PROVIDED PASSAGE:
-----
Oxfordshire Natural History Society and lantern slide lectures
Underhill was active in Oxford's intellectual community and helped to found the Oxfordshire Natural History Society. He served as the society's secretary before becoming its president in 1893.
Throughout the 1880s and 1890s, Underhill gave eleven lectures to the society on a variety of topics. All of his lectures were illustrated by his hand-painted and photographic lantern slides. His lectures for the society included:
- Spiders (1887)
- Insect Eyes (1888)
- Microscopic Organisms from Ponds (1889)
- Artistic Japan (1890)
- Painting Lantern Slides (1891)
- A Holiday in Norway (1892)
Underhill's inaugural lecture as president of the Oxfordshire Natural History Society, The Age and Distribution of Folk Tales (1893), featured lantern slides illustrating folk tales from England, Russia, Japan and Ireland. The Folklore Society holds a collection of over 300 of Underhill’s folk tale slides.
In 1896, Underhill gave a lecture entitled Great Stone Circles on megalithic monuments of South-West Britain, which included hand-painted lantern slides depicting Stonehenge, the Rollright Stones and Avebury. The lecture was attended by British archaeologist Arthur Evans, then keeper of the Ashmolean Museum, and the Hope Professor of Zoology, Edward Poulton.
-----
AVAILABLE DATA:
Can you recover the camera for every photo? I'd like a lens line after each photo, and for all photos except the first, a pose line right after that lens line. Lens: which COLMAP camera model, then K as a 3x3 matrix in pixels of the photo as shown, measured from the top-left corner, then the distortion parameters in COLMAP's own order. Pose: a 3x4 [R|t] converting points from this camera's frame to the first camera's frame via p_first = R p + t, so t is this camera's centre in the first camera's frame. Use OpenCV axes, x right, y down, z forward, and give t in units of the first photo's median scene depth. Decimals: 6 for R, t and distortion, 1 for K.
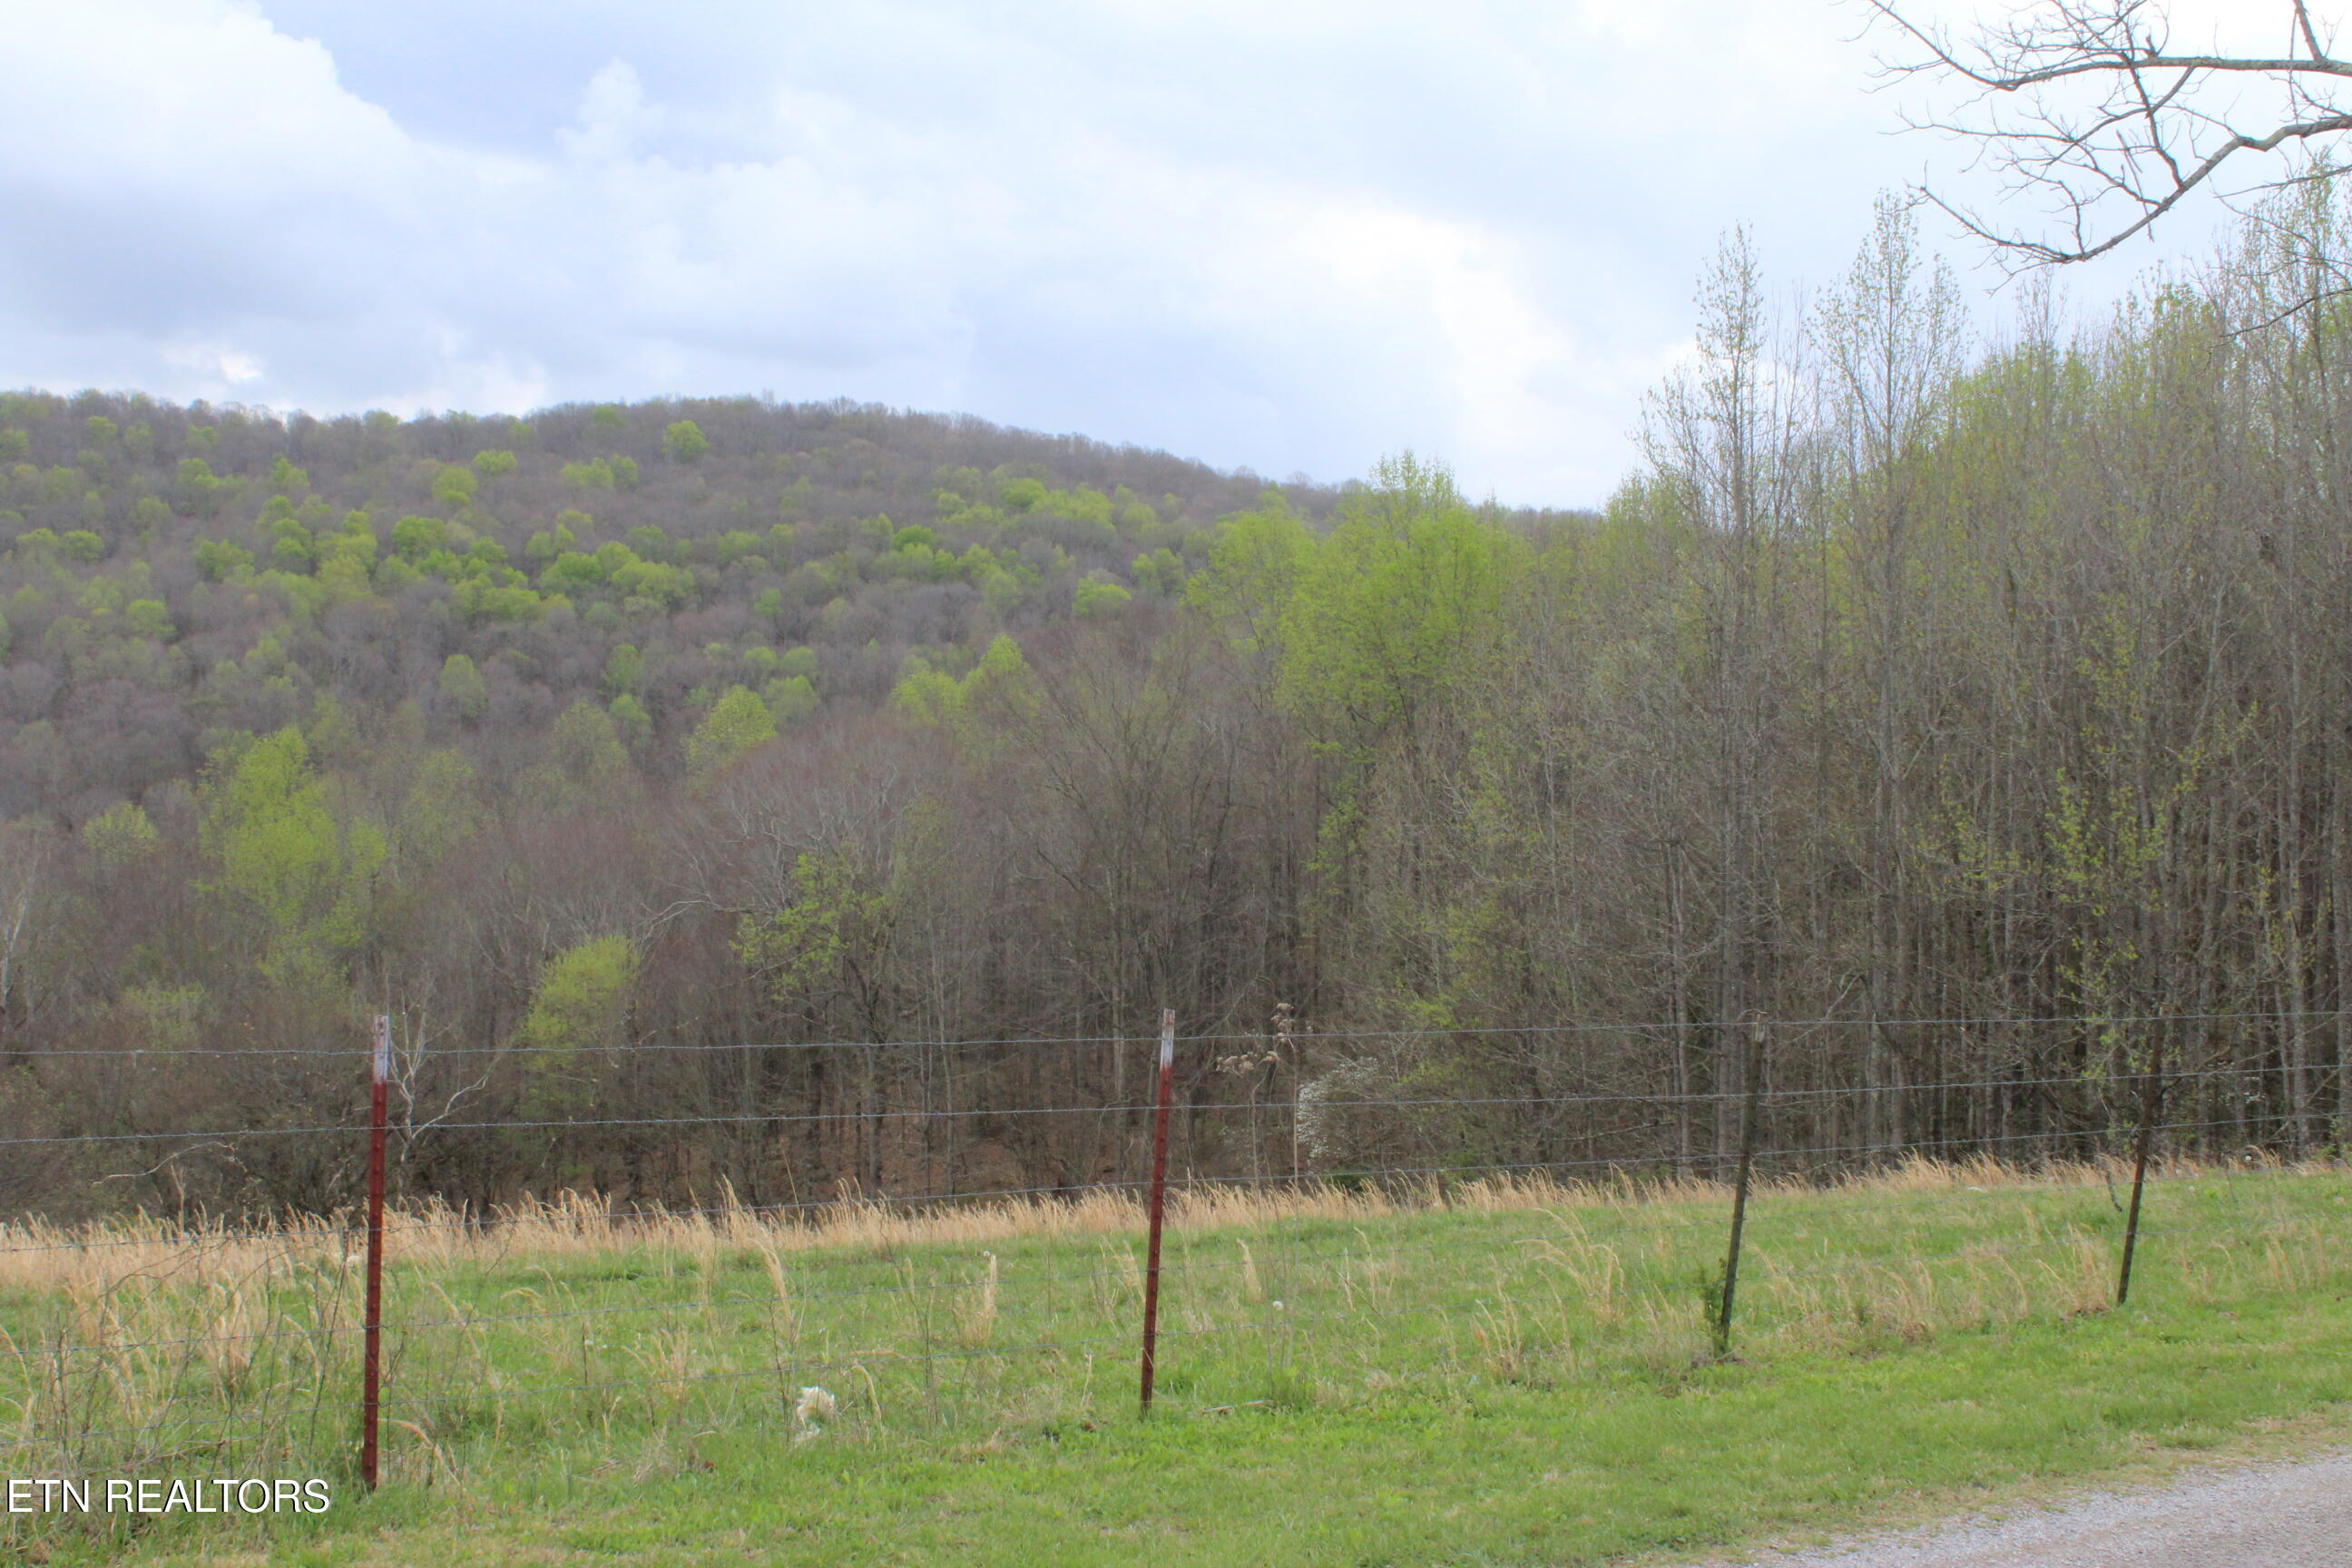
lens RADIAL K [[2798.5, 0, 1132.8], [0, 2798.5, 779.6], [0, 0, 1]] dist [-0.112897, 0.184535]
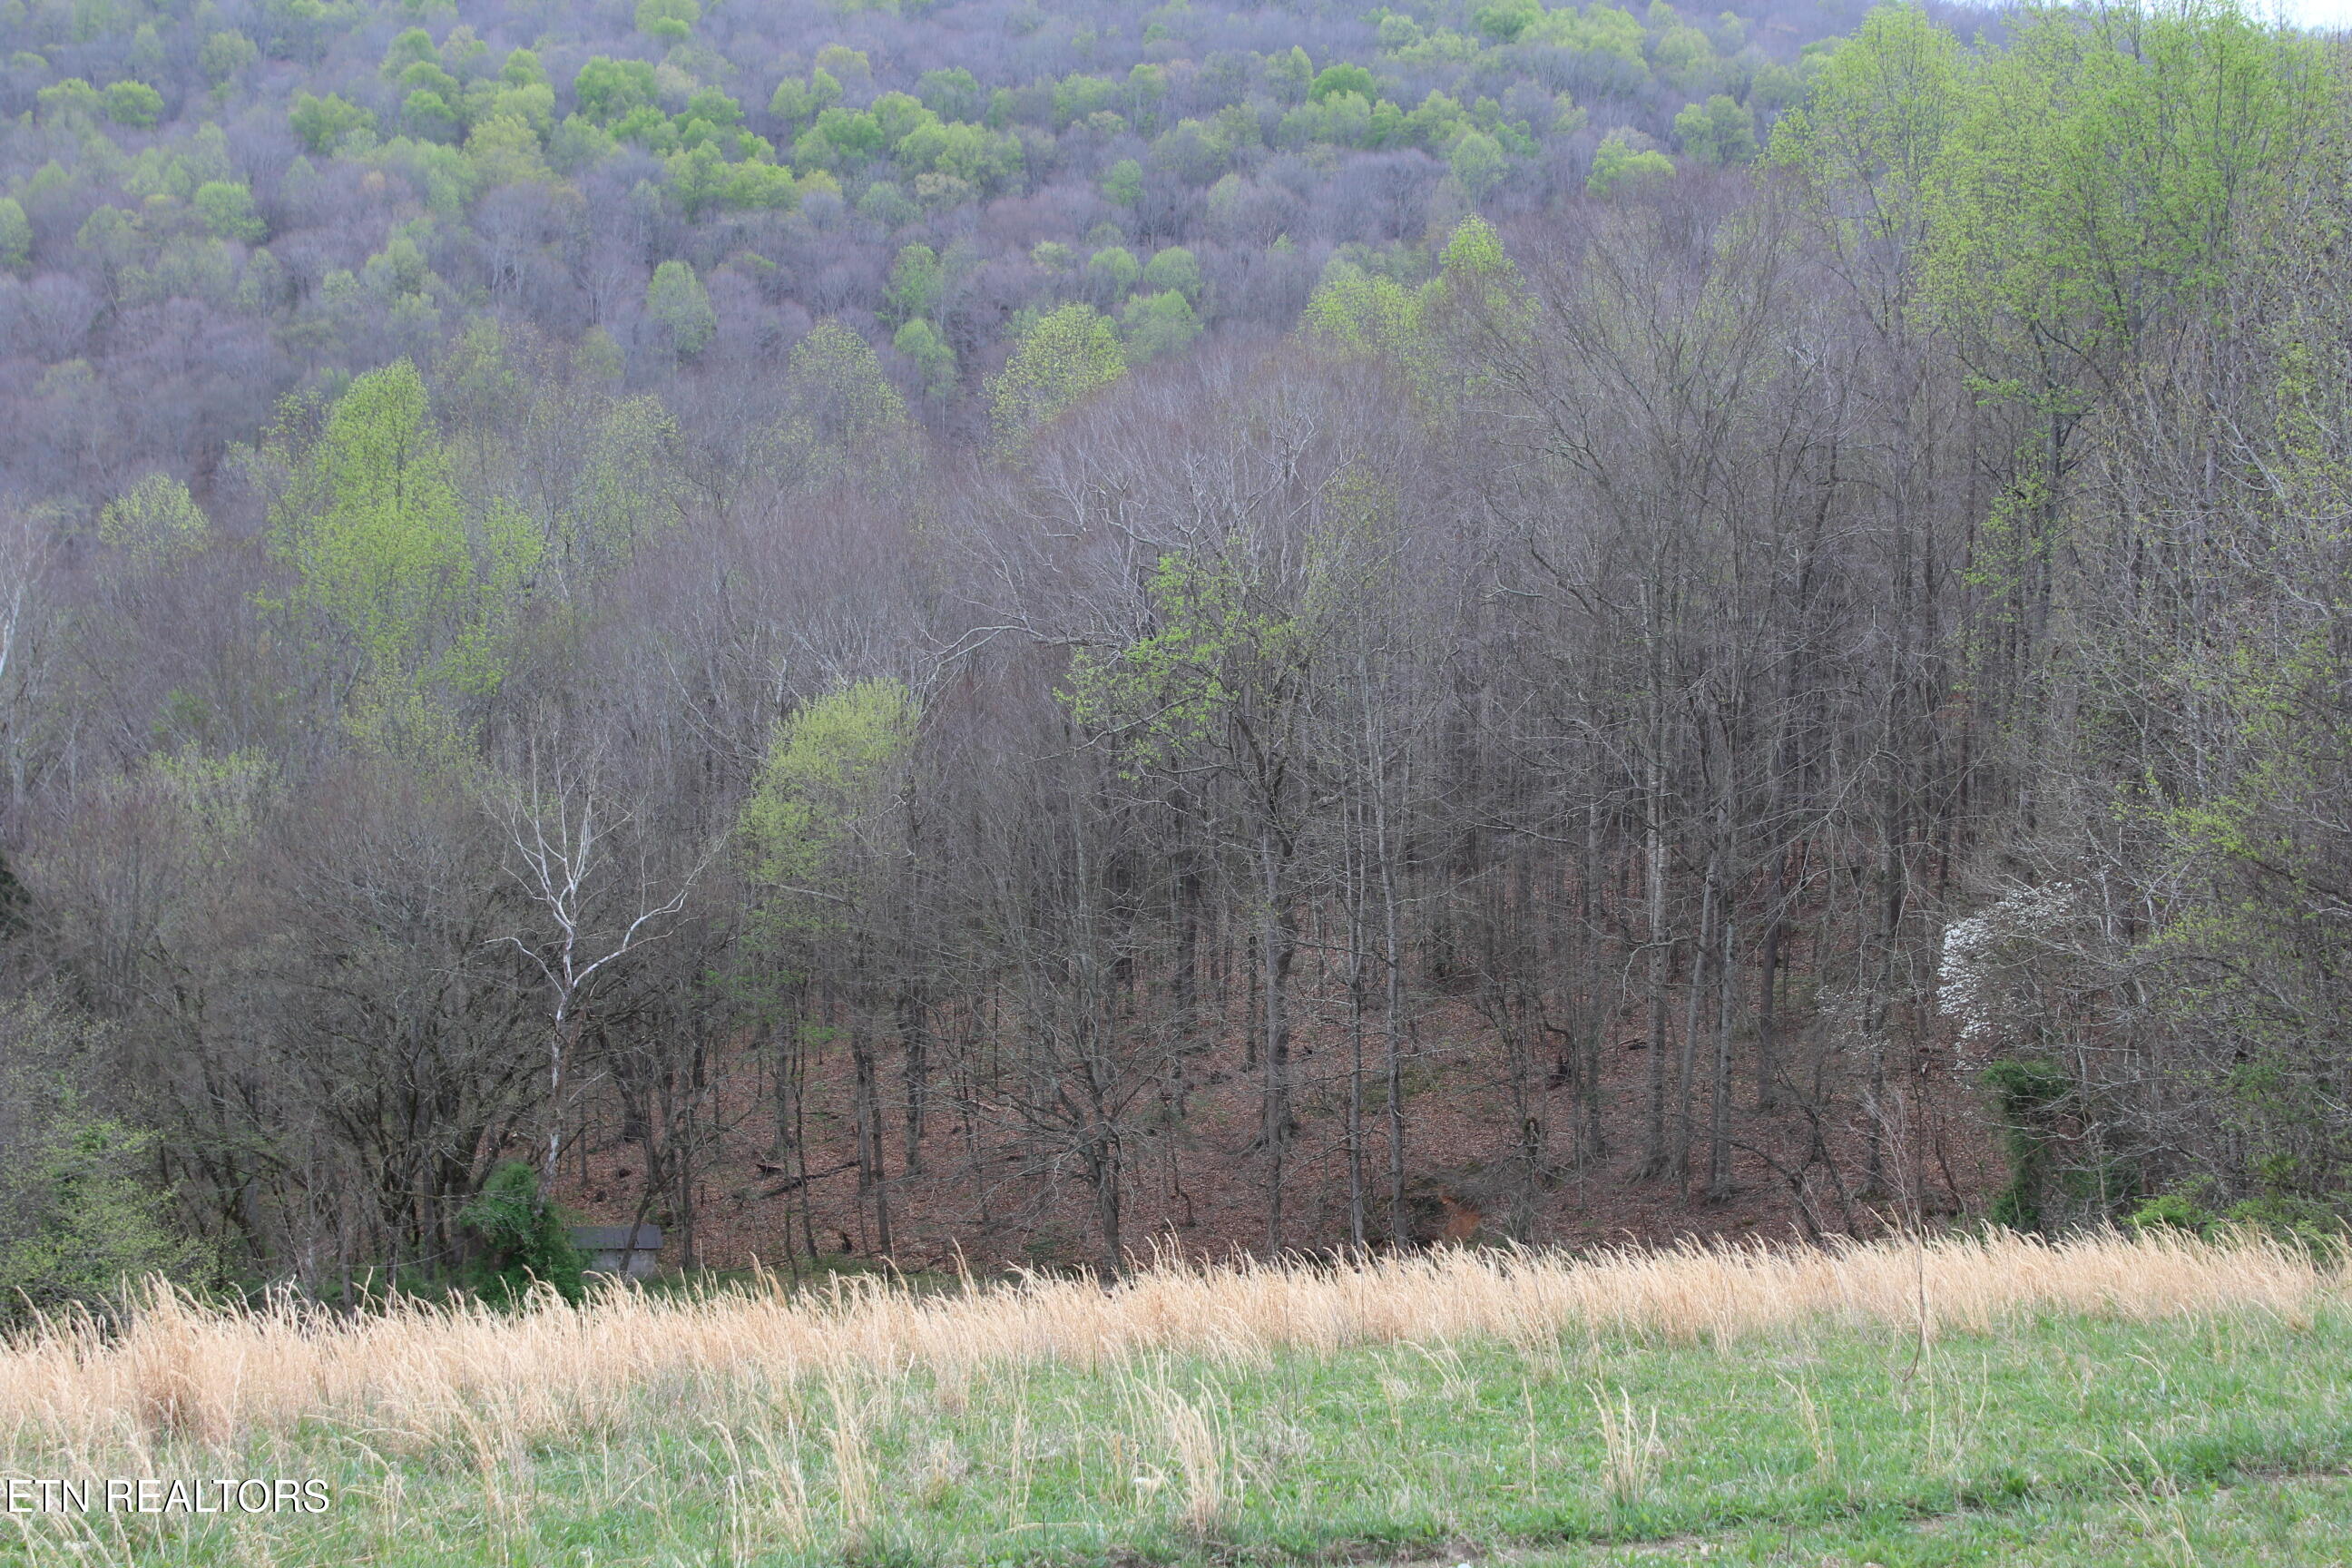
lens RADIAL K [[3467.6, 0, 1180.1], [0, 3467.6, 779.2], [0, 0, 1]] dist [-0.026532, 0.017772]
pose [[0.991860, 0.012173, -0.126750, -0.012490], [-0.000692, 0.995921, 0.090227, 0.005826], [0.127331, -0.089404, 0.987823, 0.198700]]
-----
TASKS FOR THIS EXERCISE:
[a] Using the passage on Underhill's society lectures, decide whether each statement agrees with it, answering yes or no and quoting the words that settle it: (i) Underhill became president of the society in 1893; (ii) Underhill gave twenty lectures to the society; (iii) Arthur Evans attended the Great Stone Circles lecture.
[b] Extend the passage on Underhill's society lectures, picking up after its final sentence.
The listing has no connection to the passage on Underhill's society lectures.

ANSWERS GIVEN:
[a]
(i) Yes: "He served as the society's secretary before becoming its president in 1893."
(ii) No: "Underhill gave eleven lectures to the society on a variety of topics."
(iii) Yes: "The lecture was attended by British archaeologist Arthur Evans, then keeper of the Ashmolean Museum"

[b]
Underhill’s photographic slides of North Leigh Roman Villa, which accompanied his 1895 lecture on Buried Roman Cities in England, have archaeological significance as they illustrate the original design of the villa’s third-century mosaic before it was reconstructed in the 1920s.
Photography
In 1897, Underhill became a member of the Oxford Camera Club. He regularly gave lectures to the club, mostly on technical subjects to do with photograph technology.
In 1907, as part of a project organised by the Oxford Architectural and Historical Society to record historic architecture in the area, Underhill photographed windmills in Oxfordshire and Buckinghamshire. The photographs are significant in the modern day as they depict a number of monuments which no longer survive; they are now held by the Oxford University History of Science Museum.
Underhill also photographed family, friends and society members on leisure outings in the late 19th and early 20th centuries. A selection of these photographs has been shown in exhibitions at the Museum of Oxford.